Despite the T in TU/e’s name, not everything is 100% technology all the time. When they were still Students, Eva van Aalen en Harm van der Veer, started a project to detect viruses and infections using light. To make this work, they needed a biological component to make certain elements give off the right type of light. Their search led them to the fluorescent material found in the body of shrimps that live miles below the surface of the oceans.
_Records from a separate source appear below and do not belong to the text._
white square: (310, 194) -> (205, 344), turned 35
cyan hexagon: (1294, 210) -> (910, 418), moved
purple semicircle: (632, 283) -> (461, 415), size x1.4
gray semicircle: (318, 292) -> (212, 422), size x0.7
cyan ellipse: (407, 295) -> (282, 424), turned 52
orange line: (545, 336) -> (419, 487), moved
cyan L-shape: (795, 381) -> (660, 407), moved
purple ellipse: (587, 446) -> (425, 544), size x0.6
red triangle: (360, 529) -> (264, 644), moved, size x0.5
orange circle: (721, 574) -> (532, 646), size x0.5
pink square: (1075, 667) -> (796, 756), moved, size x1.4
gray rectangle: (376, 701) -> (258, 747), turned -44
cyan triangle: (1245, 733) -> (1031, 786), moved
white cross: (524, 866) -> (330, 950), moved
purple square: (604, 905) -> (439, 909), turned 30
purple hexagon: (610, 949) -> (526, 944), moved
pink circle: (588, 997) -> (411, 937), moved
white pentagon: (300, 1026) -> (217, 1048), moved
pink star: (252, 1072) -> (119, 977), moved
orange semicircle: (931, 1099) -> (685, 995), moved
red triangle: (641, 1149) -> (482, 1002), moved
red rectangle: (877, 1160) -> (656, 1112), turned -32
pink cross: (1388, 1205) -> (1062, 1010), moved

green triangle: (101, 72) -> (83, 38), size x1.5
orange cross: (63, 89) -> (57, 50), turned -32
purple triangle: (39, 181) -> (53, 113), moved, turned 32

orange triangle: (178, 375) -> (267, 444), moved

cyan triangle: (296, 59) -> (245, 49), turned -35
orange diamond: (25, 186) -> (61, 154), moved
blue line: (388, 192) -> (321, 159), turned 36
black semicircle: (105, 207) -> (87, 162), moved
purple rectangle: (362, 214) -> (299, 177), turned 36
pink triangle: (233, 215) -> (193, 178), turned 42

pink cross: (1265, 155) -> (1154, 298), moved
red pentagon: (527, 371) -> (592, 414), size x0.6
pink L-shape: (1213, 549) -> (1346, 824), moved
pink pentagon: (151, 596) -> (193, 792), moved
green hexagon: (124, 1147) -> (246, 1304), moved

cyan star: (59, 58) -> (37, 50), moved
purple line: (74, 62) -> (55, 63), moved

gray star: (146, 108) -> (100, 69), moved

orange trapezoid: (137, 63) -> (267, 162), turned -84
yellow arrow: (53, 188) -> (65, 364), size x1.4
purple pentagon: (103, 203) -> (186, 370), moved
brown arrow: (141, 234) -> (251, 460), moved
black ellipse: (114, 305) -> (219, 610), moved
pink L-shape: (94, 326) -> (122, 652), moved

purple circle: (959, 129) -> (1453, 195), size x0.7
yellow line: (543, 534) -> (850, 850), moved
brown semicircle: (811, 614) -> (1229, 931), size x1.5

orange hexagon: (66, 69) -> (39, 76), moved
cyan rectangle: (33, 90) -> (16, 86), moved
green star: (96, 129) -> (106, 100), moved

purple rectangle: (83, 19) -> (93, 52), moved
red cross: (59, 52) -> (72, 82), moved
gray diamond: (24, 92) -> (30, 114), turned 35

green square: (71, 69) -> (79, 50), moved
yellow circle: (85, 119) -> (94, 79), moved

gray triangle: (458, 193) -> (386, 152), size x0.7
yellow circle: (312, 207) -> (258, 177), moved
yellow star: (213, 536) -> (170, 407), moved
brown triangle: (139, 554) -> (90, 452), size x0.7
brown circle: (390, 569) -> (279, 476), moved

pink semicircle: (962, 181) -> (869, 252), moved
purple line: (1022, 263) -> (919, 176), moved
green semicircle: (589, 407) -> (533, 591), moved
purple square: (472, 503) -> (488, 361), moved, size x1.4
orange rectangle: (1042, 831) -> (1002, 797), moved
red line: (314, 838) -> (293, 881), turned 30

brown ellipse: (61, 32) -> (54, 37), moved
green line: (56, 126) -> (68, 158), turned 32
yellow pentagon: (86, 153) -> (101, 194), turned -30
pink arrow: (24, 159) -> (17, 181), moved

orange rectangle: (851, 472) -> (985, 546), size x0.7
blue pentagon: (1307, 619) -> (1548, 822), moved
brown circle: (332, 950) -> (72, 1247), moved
It started with a competition
In 2019, Harm and Eva entered the iGEM competition with a concept for detecting viruses with the help of light. Here’s a brief and far too simple explanation of their idea: a medium contains sensor proteins designed to respond to certain elements in viruses. When you add body fluids containing these virus particles, it causes a reaction, and the sensor proteins start to emit light. And so, the presence of the virus is demonstrated.
The work of Professor Maarten Merkx and his research group formed the basis for their project. "Professor Merkx saw the potential and suggested we develop it further.
In essence, we are building biological sensors," Harm explains, "sensors that in this case can detect genetic material (DNA/RNA). This allows us to quickly detect the presence of all kinds of pathogens, even at low concentrations.
Eva developed sensors that detect the presence of specific antibodies against the SARS-CoV-2 virus, the causative agent of COVID-19.
Putting cellphones to good use
Covid was detected using PCR tests that take time and are expensive. Together with colleagues from TU/e, Rijnstate Hospital and Fontys, Harm’s project group developed a test that is just as sensitive and specific, but a lot faster, cheaper, and easier to use. In the most ideal scenario, a simple testing device, like a small strip and a cell phone with a camera would suffice.
LUNAS
That new method is called LUNAS. Harm's, Eva’s, and Maartens' work was published in early 2023 in the journal ACS Central Science. Eva tested the sensors she made at Rijnstate Hospital in Arnhem: "With real, complex and diverse samples from real patients. But also, in the controlled environment of the hospital laboratory. The set-up was very simple: a Styrofoam box with a digital camera. It came close to a real test in the field. It was quite exciting to see how well the test performed on real patient samples."
Challenges
To get results faster than with PCR testing, the team had to overcome several obstacles. Harm: "To test, you have to multiply RNA/DNA. With the PCR technique, you do that using complex equipment and repeated cycles with varying temperatures. We used the so-called RPA (recombinase polymerase amplification) technique where the temperature remains constant at40 degrees Celsius. We also want to avoid as many laborious steps as possible, such as transferring reaction fluids from one tube to another. We are far along with that, but not finished yet."
Further development
"It would be great if the LUNAS technology can be commercialized, and that we can quickly scale up in the event of new pandemics." Maarten explains, "We have founded a startup together with NLC, called LUMABS BV. I would love to see LUNAS help detect so-called 'neglected tropical diseases.' It is an ideal alternative to expensive diagnostic equipment."
A technique with potential
The Covid19 pandemic phase is behind us, but LUNAS' applications go beyond just the disease that gripped the world for years. Maarten: "When we got the funding, we already knew that we were not going to be able to contribute to battling the then current pandemic. That's why we were looking ahead from the beginning. This technology can be adapted to new viruses within a few weeks. We are now working on a test for the bird flu virus and rapid testing for sexually transmitted diseases."
The ultimate goal is a technique that can be used to identify infectious diseases in areas with few or no laboratories or hospitals.
LUNAS certainly has the potential to become just that."